Haskell looked at his watch. “My gosh,” he said. He picked up the phone again, punched two numbers. “Fel,” he said, “are you taking Taylor?” He turned away and lowered his voice, but I could still hear him. “Not-no. No. He needs to do his balance class. He has not been-dear? Dear? He hasn’t been getting from post to post like he-I’m sorry, but-please, Felicia, that’s simply not fair. He is not going to be playing in the New York Philharmonic so let’s just put that whole fantasy to rest.” He listened for a few seconds. I glanced at Jason, who’d let a barely disguised smile creep onto his face. “I understand that’s how you feel,” Haskell said.

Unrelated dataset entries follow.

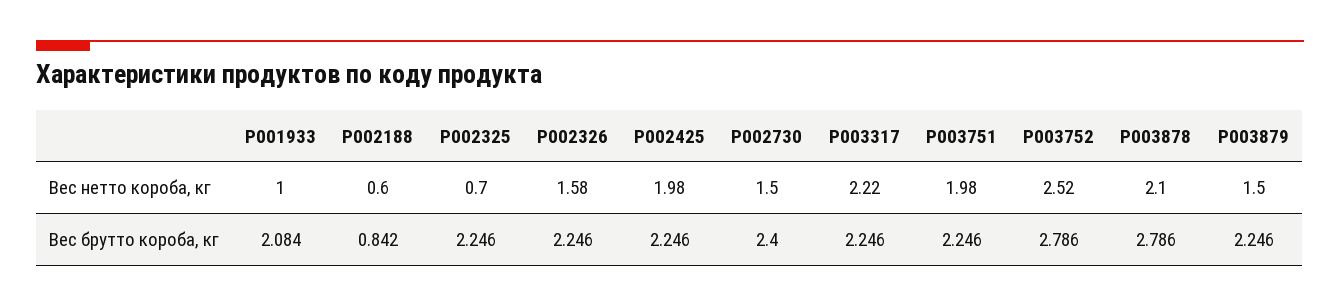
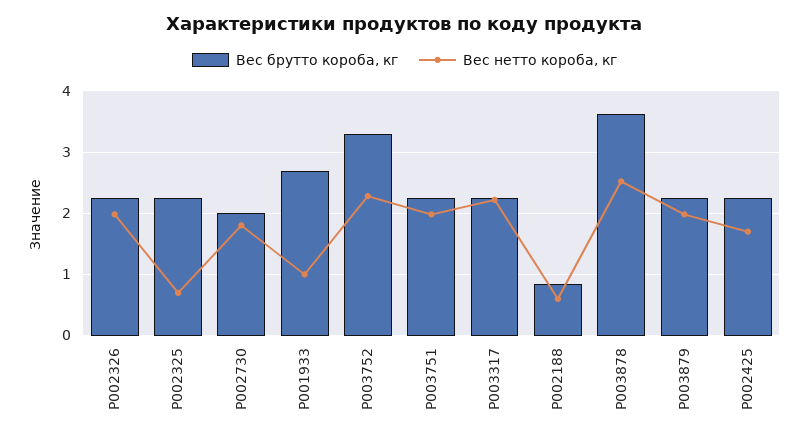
  {
    "Вес нетто короба, кг": {
      "P001933": 1,
      "P002188": 0.6,
      "P002325": 0.7,
-     "P002326": 1.58,
+     "P002326": 2,
-     "P002425": 1.98,
+     "P002425": 1.7,
-     "P002730": 1.5,
+     "P002730": 1.8,
      "P003317": 2.22,
      "P003751": 1.98,
-     "P003752": 2.52,
+     "P003752": 2.3,
-     "P003878": 2.1,
+     "P003878": 2.5,
-     "P003879": 1.5
+     "P003879": 2
    },
    "Вес брутто короба, кг": {
-     "P001933": 2.084,
+     "P001933": 2.7,
      "P002188": 0.842,
      "P002325": 2.246,
      "P002326": 2.246,
      "P002425": 2.246,
-     "P002730": 2.4,
+     "P002730": 2,
      "P003317": 2.246,
      "P003751": 2.246,
-     "P003752": 2.786,
+     "P003752": 3.3,
-     "P003878": 2.786,
+     "P003878": 3.6,
      "P003879": 2.246
    }
  }

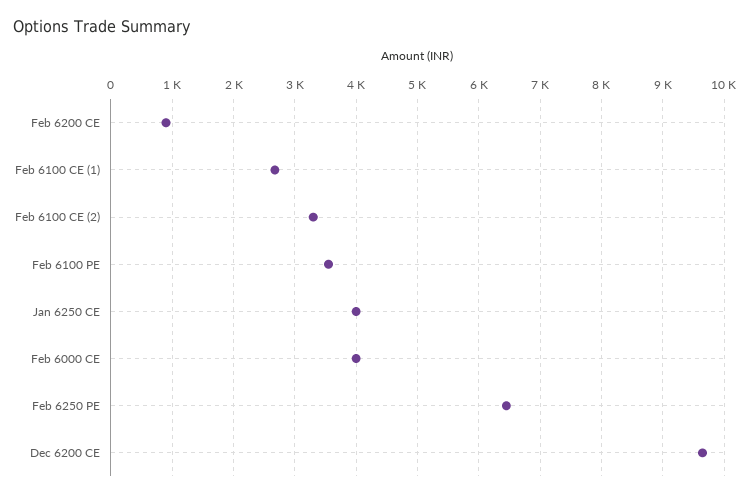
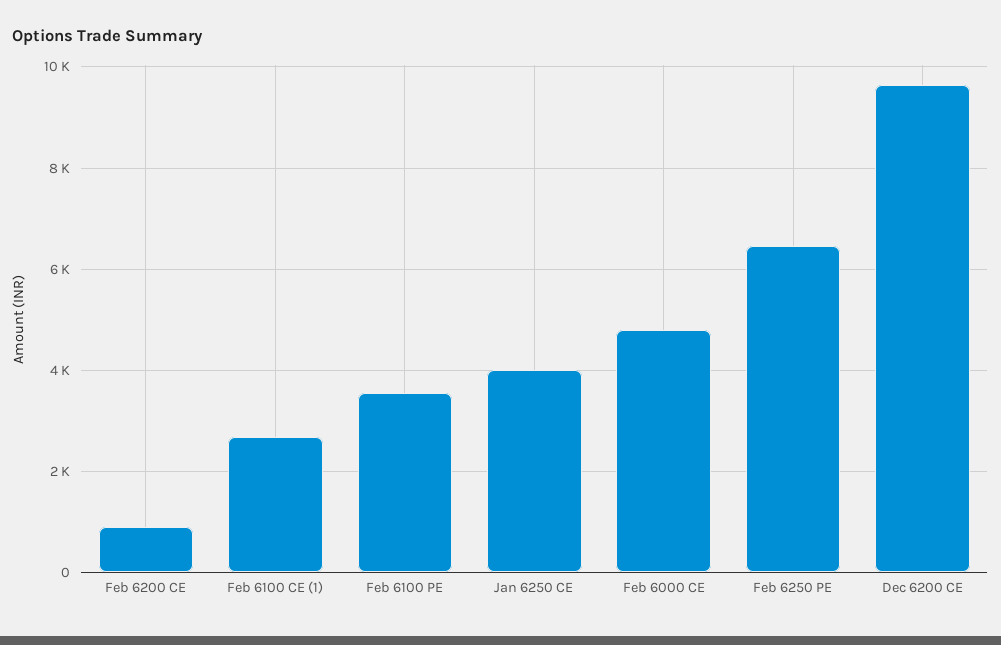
  {
    "Feb 6200 CE": 900,
    "Feb 6100 CE (1)": 2700,
-   "Feb 6100 CE (2)": 3300,
    "Feb 6100 PE": 3600,
    "Jan 6250 CE": 4000,
-   "Feb 6000 CE": 4000,
+   "Feb 6000 CE": 4800,
    "Feb 6250 PE": 6500,
    "Dec 6200 CE": 9700
  }

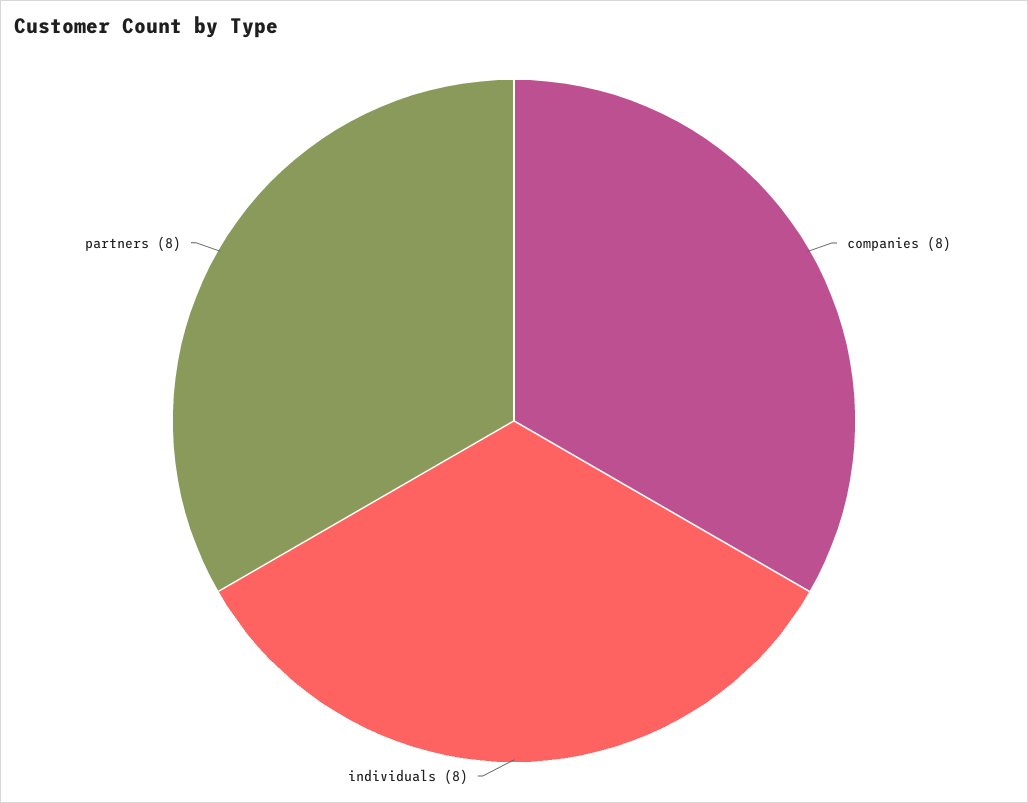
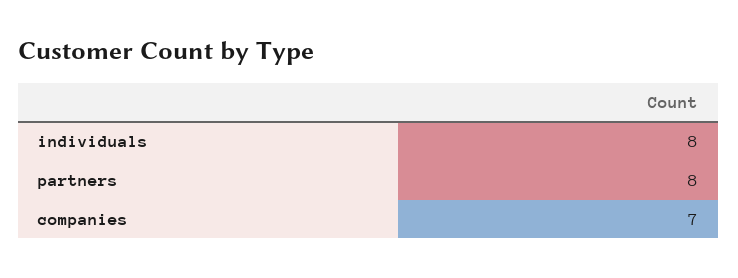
  {
-   "companies": 8,
+   "companies": 7,
    "individuals": 8,
    "partners": 8
  }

He hung up the phone and pushed his chair back. “I’m afraid that’s all the time we have. Thank you for your time, Gus.”
“I had a few more questions.”
“I’m sorry,” Haskell said. “I didn’t realize how much time we’d already spent. But feel free to call me if you have follow-ups.”
“This afternoon?”
Haskell gave me one of his jury frowns. “Today is really not going to be good. Try me tomorrow.”
“I have a paper to put out.”
“Great,” he said. He pointed at the envelope. “You have a great front page story right there. Which reminds me. I have a question for you.”
“I thought you were out of time.”
Jason was smiling more broadly now.
“Have you been made aware,” Haskell said, “of our plans for advertising in your paper when the rink opens?”
“I don’t have a thing to do with advertising, Mr. Haskell.”
“Really?”
“Really. Love seeing it, though.”
The door opened and a buxom rail of a woman in jeans and a cashmere sweater the color of oatmeal appeared. I recognized her initially from the pictures on Haskell’s credenza; then I remembered seeing her at the rink, once with her son, another time with her son and husband. Her silver hair, drawn back into a billowy ponytail, belied the youth in her emerald eyes. Her left wrist was wrapped in an Ace bandage. Bracelets in silver and gold speckled with highlights matching her eyes covered her other wrist.
“Did you hurt yourself, dear?” Haskell said.
Her eyes darted from Haskell to Jason to me, where they lingered for an uncomfortable second before returning to her husband.
“Slipped on the back porch. Our plow crew missed a spot.”
“Let me see that.”
Haskell reached for her injured hand but his wife pulled it away.
“It’s fine,” she said. “I really would rather Taylor not miss another piano lesson.”
“Dear, I thought-”
“I went ahead and called his trainer and he said he’d move the balance session back an hour. So Tay can do both. I’ll have him back here for his pregame meal in plenty of time.”
Haskell gave her a look long enough to make me wish I was somewhere else. Felicia folded her arms. As she did, she took a tiny step backward.
“I see,” Haskell said. “We can talk about this later.”
“If you like.”
“Have you met Gus?”
I stood and extended my hand. “Gus Carpenter, Mrs. Haskell.”